What would you like social science at IITA to look like, say in five years time?
I would like to see a more diversified group of social scientists. We need to strengthen the areas of qualitative social science research and on markets. The current thinking is that one economist can do all research related to social science. I disagree. For example, can one breeder breed all crops? At IITA we have breeders of maize, cassava, cowpea, and yam, etc. So, when it comes to social research, we need a diversified group of social scientists.

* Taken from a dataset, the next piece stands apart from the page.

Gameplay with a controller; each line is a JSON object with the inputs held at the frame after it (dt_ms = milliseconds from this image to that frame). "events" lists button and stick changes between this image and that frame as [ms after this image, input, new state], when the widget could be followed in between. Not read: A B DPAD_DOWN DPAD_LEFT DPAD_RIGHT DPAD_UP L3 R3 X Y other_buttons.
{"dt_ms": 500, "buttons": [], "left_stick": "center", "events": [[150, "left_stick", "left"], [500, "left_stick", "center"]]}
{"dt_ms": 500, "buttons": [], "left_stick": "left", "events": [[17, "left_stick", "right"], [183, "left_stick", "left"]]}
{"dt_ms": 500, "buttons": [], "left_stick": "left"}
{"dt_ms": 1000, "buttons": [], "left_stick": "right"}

Socioscience is also wanting at the NARS where the social scientists are always lured away by better-paying NGOs. We build their capacity but when they are ready they move on and we have to start again when they recruit new members. One solution is to link up with universities where we have more permanent social scientists.

What has contributed to your success?
I attribute my success (if any) to the support I receive from the management. They have always made me feel that my work is important and that it is valued. I also would like to acknowledge the support and collaboration with partners and colleagues within and outside the institution.
On research management, I am part of a great team where members support one another. We have good leadership and good support from management. I have also been lucky to work in my area of expertise.

What would you have been if not an agricultural economist?
Well, I resisted a lot of pressure from my family to study medicine and become a medical doctor. I have always liked agriculture. I moved 2,000 km from my home town in Lubumbashi (DRC) to study agriculture at the then unique country Faculty of Agriculture in Kisangani. The person who stoked my interest in agricultural economics was Prof Eric Tollens, currently at KU Leuven (Belgium) and a former IITA Board member. When I joined the Faculty of Agriculture in Kisangani, he was then a professor and chair of the Department of Agricultural Economics. I listened to his talk, and I knew what I wanted to be.